Petrov wiped the flat of his hand across the blood on his forehead, then regarded it curiously. “The body is a shell,” he replied, “a vessel.” He stepped forward, patting Jack’s cheek with his blood-covered hand, leaving finger marks behind. “And we will refill it.”
With that, he nodded at the syringe man, then moved out of the room. Jack sat staring at the space on the floor where he’d watch Mac writhe in pain, unable to do one thing to stop or help. He jerked in surprise when he felt the prick of a needle against his neck.
“This will not hurt,” came that strange rasp once more. “It will help you heal in a dreamless sleep.”

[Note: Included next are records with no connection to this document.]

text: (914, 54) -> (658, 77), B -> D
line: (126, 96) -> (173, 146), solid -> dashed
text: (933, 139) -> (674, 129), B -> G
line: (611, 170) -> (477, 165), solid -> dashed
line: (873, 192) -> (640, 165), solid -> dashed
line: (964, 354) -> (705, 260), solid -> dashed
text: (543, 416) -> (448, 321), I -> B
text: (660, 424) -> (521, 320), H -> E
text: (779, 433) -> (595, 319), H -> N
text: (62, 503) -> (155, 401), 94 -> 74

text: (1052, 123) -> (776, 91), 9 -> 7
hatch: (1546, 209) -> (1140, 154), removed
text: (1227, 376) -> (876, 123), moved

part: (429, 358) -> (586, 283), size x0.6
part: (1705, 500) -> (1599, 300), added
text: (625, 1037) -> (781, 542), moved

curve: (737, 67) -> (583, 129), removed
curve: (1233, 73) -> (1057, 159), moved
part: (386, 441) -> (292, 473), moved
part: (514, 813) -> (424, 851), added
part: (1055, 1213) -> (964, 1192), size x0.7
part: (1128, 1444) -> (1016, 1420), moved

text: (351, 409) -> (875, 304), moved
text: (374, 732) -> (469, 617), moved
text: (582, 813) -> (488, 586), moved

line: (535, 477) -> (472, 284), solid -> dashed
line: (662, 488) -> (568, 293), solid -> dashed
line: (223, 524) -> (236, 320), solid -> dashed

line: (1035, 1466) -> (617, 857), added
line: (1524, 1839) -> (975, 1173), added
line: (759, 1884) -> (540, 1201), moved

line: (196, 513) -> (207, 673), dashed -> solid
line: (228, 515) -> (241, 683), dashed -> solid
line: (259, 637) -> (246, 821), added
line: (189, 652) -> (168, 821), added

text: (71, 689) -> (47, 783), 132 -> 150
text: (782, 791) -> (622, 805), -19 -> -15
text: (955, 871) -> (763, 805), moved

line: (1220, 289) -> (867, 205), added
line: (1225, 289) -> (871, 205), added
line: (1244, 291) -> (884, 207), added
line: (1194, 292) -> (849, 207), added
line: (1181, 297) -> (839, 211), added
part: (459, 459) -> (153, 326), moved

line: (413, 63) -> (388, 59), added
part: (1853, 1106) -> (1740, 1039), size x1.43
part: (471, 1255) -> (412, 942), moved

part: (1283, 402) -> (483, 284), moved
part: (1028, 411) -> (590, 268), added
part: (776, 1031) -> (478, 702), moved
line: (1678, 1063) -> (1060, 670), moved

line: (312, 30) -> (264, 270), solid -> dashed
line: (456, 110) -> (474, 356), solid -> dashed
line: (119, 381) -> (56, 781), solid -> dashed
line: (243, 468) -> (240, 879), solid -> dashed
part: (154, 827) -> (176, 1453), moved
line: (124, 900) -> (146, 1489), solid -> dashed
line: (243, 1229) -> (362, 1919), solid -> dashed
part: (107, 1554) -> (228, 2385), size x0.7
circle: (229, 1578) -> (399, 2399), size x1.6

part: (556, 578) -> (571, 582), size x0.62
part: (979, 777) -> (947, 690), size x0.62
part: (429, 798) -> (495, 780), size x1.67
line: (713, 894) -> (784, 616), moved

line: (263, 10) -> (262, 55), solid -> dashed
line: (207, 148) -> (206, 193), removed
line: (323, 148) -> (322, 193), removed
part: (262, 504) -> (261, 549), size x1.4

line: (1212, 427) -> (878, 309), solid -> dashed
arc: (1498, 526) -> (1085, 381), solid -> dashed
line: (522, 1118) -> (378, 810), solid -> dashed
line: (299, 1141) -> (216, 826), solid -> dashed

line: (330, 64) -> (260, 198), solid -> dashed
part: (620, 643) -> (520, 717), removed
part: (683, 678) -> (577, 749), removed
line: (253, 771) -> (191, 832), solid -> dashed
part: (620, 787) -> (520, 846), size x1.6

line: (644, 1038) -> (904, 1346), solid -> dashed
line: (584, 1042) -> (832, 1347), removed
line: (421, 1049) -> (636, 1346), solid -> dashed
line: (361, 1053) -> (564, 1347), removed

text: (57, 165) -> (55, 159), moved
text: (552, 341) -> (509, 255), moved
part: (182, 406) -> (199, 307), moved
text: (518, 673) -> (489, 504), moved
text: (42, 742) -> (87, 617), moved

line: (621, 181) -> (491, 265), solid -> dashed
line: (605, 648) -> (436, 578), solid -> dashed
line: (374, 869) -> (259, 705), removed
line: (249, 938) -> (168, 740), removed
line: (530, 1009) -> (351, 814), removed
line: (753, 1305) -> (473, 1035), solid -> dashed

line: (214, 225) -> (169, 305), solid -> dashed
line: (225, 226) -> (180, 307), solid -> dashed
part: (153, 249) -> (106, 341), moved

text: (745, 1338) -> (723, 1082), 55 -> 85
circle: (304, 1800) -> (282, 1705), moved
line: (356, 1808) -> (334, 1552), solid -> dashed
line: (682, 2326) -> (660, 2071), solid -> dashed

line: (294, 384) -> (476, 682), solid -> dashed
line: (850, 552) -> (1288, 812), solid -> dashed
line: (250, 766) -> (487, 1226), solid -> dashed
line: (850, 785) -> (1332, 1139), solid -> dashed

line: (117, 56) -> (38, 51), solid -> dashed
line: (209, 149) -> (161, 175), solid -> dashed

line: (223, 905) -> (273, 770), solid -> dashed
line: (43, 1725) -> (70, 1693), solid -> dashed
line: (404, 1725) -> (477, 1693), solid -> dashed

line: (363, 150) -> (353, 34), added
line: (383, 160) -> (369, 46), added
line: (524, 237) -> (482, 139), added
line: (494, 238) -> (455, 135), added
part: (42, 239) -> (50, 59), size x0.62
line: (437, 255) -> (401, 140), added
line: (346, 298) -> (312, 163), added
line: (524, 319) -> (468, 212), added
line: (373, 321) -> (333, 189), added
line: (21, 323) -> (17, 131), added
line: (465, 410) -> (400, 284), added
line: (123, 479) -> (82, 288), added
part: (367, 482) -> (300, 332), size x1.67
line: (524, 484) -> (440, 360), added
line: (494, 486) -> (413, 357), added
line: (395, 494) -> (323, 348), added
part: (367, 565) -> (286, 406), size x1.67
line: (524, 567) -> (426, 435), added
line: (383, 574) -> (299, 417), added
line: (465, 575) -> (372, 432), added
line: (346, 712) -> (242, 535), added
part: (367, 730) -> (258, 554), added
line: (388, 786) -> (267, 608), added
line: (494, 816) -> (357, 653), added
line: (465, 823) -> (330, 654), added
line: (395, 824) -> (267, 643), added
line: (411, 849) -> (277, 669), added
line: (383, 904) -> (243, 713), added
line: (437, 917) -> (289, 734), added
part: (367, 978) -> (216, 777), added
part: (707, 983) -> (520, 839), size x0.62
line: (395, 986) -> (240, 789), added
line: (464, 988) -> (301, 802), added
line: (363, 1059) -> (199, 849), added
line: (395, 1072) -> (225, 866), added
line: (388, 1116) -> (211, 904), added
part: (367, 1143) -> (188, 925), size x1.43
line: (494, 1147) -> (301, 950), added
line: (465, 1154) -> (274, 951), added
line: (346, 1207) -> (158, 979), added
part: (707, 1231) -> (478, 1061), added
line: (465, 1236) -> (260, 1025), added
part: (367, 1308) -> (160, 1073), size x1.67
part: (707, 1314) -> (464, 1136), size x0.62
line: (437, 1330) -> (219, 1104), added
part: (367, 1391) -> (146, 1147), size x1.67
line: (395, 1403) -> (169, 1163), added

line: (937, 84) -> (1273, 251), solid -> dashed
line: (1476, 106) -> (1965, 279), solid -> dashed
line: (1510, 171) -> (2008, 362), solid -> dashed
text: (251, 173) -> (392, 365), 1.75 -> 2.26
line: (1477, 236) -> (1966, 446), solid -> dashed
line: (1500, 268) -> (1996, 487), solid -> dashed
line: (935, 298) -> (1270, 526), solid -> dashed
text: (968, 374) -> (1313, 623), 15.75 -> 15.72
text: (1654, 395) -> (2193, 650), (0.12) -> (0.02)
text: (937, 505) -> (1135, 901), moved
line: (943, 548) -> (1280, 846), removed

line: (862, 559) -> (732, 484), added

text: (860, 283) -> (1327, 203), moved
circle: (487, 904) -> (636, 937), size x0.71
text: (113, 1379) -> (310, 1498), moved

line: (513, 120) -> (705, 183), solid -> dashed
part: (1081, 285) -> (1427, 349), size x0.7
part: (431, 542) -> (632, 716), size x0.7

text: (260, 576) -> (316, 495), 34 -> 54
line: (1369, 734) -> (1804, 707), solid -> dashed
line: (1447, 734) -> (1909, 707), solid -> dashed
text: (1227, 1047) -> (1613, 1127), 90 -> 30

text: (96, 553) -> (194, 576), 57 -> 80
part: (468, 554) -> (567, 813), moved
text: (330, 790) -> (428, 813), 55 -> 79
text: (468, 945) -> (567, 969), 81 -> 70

Jack felt a surge of warmth flood his system and he suddenly couldn’t keep his head up. Hands were at his shoulders, cupping the back of his head, lowering him almost gently to the cement floor. His vision blurring, he found he was staring up at a balding man with a scarred visage. He tried to open his mouth, tried to ask what was happening to him, but nothing seemed to want to follow his commands.
“The real pain will begin when you next wake,” the whisper promised, a glint of demented glee sparkling in the man’s eyes.
Jack fought one last time to speak, but his body betrayed him, pulling him into darkness.